If he read her expression correctly, she had something else to tell him, and so he asked, ‘And?’
‘There are voices, sir.’
‘Voices?’
‘About her.’
‘His wife?’
‘Yes.’
‘What kind of voices?’
She crossed her legs. ‘Perhaps I’ve exaggerated, sir, and it’s more that there are certain suggestions or silences when her name is mentioned.’
‘I dare say that’s true for many people in the city,’ Brunetti said, trying not to sound prim.
‘I’m sure it is, sir,’ she said.
Brunetti decided to rise above mere gossip, so he pulled the file towards him and hefted it, asking, ‘Have you had enough time to get any idea of what his total worth is?’
Instead of answering, she sat back in her chair, studying his face as though he had just presented her with an interesting conundrum.
‘Yes, Signorina?’ Brunetti prodded. When she failed to answer, he asked, ‘What is it?’
‘The phrase, sir.’
‘Which phrase?’
‘“Total worth.”’
Confused, Brunetti could say only, ‘It’s the total of his various assets, isn’t it?’
‘Yes, sir, in the fiscal sense, I suppose it is.’
‘Is there some other sense?’ Brunetti asked in honest confusion.
‘Well, there’s his “total worth” as a man, a husband, an employer, a friend.’ Seeing Brunetti’s expression, she said, ‘Yes, I know it’s not what you meant, but it’s interesting, the way we all use that term to indicate only the monetary wealth of a person.’ She gave Brunetti the chance to comment or question, and when he did not, she added, ‘It’s so reductive, as if the only thing about us that has value is how much money we have.’
In a person of lesser imagination than Signorina Elettra, this speculation might have been an elaborate admission of the failure to discover Cataldo’s total assets. Brunetti, however, well familiar with the byways of her mind, said only, ‘My wife spoke of someone who had the “ichor of capitalism” running in his veins. Perhaps we all do.’ He set the file down and pushed it away from him.
‘Yes,’ she agreed, sounding as though she did not like to have to say it, ‘we all do.’
‘What else did you learn?’ Brunetti asked, summoning her back to business.
‘That he was married to Giulia Vasari for more than thirty years and then divorced her,’ she said, bringing them back to the world of the personal.
Brunetti decided to wait to see what she had to tell him, thinking it unseemly to appear either too interested in Franca Marinello or already to have learned anything about her.
‘She’s much younger, as you know; more than thirty years.
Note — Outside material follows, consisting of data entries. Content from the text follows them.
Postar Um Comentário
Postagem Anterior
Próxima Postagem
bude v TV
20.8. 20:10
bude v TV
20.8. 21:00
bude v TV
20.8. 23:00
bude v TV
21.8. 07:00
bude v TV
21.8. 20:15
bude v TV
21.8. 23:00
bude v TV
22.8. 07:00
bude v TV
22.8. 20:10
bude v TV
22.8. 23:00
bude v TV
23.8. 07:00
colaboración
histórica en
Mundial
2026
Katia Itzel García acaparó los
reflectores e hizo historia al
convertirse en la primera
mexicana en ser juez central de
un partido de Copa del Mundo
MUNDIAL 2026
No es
Rumour has it that they met when he took his wife to a fashion show, and Franca Marinello modelled the furs.’ She glanced at him but Brunetti made no response.
‘However they met, he appears to have lost his head over her,’ she continued. ‘Within a month, he had left his wife and moved into his own apartment.’ She paused here and explained, ‘My father knew him, and so I got some of this from him.’
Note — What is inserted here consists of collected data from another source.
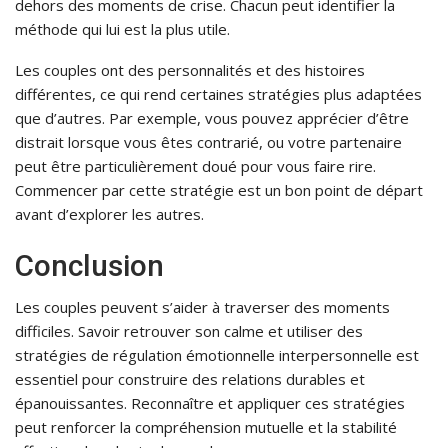
dehors des moments de crise. Chacun peut identifier la
méthode qui lui est la plus utile.
Les couples ont des personnalités et des histoires
différentes, ce qui rend certaines stratégies plus adaptées
que d’autres. Par exemple, vous pouvez apprécier d’être
distrait lorsque vous êtes contrarié, ou votre partenaire
peut être particulièrement doué pour vous faire rire.
Commencer par cette stratégie est un bon point de départ
avant d’explorer les autres.
Conclusion
Les couples peuvent s’aider à traverser des moments
difficiles. Savoir retrouver son calme et utiliser des
stratégies de régulation émotionnelle interpersonnelle est
essentiel pour construire des relations durables et
épanouissantes. Reconnaître et appliquer ces stratégies
peut renforcer la compréhension mutuelle et la stabilité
‘Knew or knows?’ Brunetti asked.
‘Knows, I think. But he’s not really a friend: one of those people one is acquainted with.’
‘What else did your father tell you?’
‘That the divorce was not pleasant.’
‘They seldom are.’
She nodded in agreement and said, ‘He heard that Cataldo fired his lawyer because he had met with his wife’s.’
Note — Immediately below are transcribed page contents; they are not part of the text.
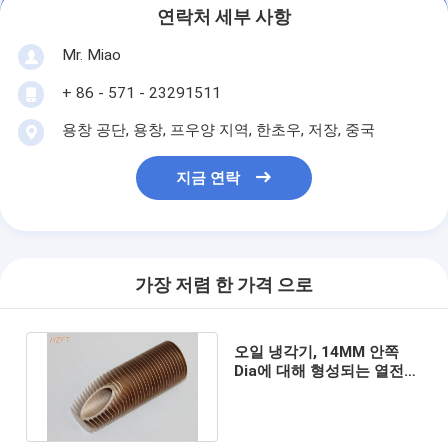
연락처 세부 사항
Mr. Miao
+ 86 - 571 - 23291511
용창 공단, 용창, 프우양 지역, 한초우, 저장, 중국
지금 연락
가장 저렴 한 가격 으로
오일 냉각기, 14MM 안쪽
Dia에 대해 형성되는 열전달
양도하는 필수적 핀형 관 명
부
‘I thought that was the way these things were done,’ Brunetti said. ‘Lawyers talking to lawyers.’
‘Usually, yes. All he said was that Cataldo behaved badly, but he didn’t tell me what that means.’
‘I see.’
He noticed that she was about to get to her feet and asked, ‘Did you learn anything else about his wife?’
Did she study his face before she answered? ‘Not much, sir, beyond what I’ve told you. She doesn’t play much of a part in society, though he’s certainly very well known.’ Then, as in afterthought, she added, ‘She was once thought to be very shy.’
Though curious about her phrasing, Brunetti said only, ‘I see.’ He glanced at the file again but did not open it. He heard Signorina Elettra get to her feet. He looked up and smiled. ‘Thank you,’ he said.
‘I hope you enjoy reading it, sir,’ she said, then added, ‘however much it might lack the intellectual rigour of the Il Gazzettino.’ And then she was gone.